Open up your camera on your phone and go to take a photo. By tapping on the screen, a yellow box with a sun appears. You can then move this sun up or down to change the brightness of the photo
Shoot From The Hip
I always marvel at how professional photographers’ photos look so grid perfect, i.e. their vertical lines were always straight and this is down to a sheer wizardry! Haha! No, it’s pretty simple and I was a little embarrassed when it was explained to me. Always shoot from the hip! I have a tendency to whip my iPhone out and shoot from eye level and make sure the centre lines were vertical but it would mean the lines going out from the centre would always appear diagonal. Crouch down and take your photo, or even better, get a tripod and attach your phone at hip level to take photos. But, always try and work out what is best for your photo. Nobody wants to see the underside of your kitchen cabinets so adjust your camera level accordingly.
Taking the photo from eye level will make the photo distort as it goes up If you shoot from the hip, all the vertical lines will appear straight
You may also see that sometimes what you want to take a photo of is not in focus as the iPhone will always determine what it thinks is important. To change the focus on an iPhone, again, tap on the area of the screen that you want to put in focus. A yellow box will appear and if you hold it down for a few seconds it will begin to flash. Once it stops flashing, the area which you want to be the subject of the photo should now be in focus.
The Rule of Thirds
Follow the rule of thirds. When looking at a photo, you would think our eyes would naturally look at the centre, but in fact, we tend to veer off centre. If you want to capture an object or particular point in your photo, first of all, turn on your camera grid lines (on an iPhone go to Settings > Camera and make sure Grid is turned on). Then, when taking a photo, aim to place your subject at the intersection of one set of vertical and horizontal lines.
In interiors, this doesn’t always work when you are aiming for a full room shot, but if you are trying to show a new vase, or chair for example, don’t put the object directly in the middle, place it to one side.

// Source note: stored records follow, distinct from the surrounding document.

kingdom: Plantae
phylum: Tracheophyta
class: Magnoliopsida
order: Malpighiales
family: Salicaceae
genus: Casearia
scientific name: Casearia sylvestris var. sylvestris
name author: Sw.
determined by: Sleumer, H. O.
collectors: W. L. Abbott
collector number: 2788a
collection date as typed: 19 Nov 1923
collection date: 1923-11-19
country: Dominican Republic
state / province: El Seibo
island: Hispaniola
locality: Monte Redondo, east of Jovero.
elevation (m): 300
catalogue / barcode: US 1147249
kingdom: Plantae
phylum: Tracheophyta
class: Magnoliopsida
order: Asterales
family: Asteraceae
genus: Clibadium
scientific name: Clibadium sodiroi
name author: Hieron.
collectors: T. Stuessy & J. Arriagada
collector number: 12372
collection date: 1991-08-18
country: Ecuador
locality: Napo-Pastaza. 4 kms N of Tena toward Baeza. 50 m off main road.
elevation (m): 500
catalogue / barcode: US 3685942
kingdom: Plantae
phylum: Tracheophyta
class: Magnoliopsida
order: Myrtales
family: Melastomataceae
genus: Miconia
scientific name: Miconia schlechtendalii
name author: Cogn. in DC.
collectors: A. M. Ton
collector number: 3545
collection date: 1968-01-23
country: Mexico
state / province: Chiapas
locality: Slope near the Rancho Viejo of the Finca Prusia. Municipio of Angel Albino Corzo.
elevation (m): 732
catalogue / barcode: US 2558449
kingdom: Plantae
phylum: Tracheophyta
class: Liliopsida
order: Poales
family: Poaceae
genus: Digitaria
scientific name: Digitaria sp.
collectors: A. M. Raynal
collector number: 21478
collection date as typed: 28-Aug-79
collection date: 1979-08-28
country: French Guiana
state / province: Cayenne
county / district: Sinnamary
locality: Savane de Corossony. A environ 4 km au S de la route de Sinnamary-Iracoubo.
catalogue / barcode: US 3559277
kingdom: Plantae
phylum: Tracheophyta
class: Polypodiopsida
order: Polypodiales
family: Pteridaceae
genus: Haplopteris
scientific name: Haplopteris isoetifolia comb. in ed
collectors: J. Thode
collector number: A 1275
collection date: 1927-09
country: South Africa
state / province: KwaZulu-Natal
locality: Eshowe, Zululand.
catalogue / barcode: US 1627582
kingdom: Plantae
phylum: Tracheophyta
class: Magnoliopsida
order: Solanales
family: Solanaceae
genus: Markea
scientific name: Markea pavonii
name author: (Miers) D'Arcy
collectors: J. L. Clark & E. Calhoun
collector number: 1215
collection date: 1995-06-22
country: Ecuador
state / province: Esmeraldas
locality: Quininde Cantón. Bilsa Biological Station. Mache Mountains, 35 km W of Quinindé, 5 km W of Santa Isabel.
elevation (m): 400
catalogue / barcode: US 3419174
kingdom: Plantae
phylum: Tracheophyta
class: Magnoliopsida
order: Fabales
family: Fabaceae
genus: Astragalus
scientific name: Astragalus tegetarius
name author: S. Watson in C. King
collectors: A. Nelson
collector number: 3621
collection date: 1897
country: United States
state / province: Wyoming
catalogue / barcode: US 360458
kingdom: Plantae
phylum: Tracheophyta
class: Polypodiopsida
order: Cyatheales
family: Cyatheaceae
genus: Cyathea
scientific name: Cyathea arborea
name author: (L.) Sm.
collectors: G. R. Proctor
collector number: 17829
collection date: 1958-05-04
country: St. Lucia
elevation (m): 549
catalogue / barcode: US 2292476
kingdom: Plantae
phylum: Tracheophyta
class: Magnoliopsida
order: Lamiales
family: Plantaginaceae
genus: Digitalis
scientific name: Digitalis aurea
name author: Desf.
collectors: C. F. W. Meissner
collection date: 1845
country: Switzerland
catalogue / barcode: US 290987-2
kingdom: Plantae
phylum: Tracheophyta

A lovely bunch of tulips in the centre of the photo. Nice, but…. Isn’t this photo with the tulips to the bottom left much more easier on the eye? By putting the grid on your camera phone, you can see that the tulips are on the intersection of a vertical and horizontal line
If All Else Fails…
Get a great photo editing app!! I use VSCO although I have found that since upgrading to an iPhone 11 Pro, I have needed to use it less and less. I used to use a pre-set filter, but I now use no filters and just enhance the Exposure of the photo (if needed and not used the exposure function on the iPhone), make sure the vertical lines are straight with Adjust, Sharpen the photo and use Clarity (which I love! A great way to bring the patina and texture of a photo to life!)
I also use the Shadows function (in Tone) if I feel there are a few too many dark corners. If I need to remove anything I missed in a photo, I use Touch Retouch which is a fantastic app to quickly remove any unwanted items (mainly kids plastic tat!) and can’t be bothered to capture the photo again.
VSCO is a great tool to enhance your photo Touch Retouch is a fantastic app to get rid of any unwanted items in a photo
As with everything, the most important thing is practise, practise, practise and I can’t stress this enough! It took me about 2 years to really figure out what kind of images I wanted on my feed, how to edit them and what worked well for me. It takes time but it really is worth it in the end.
I am about to start an online photography course and I am thinking about writing blog posts about what I learn. Would this be of any interest to anyone? Thanks for reading and I hope you took something away from this.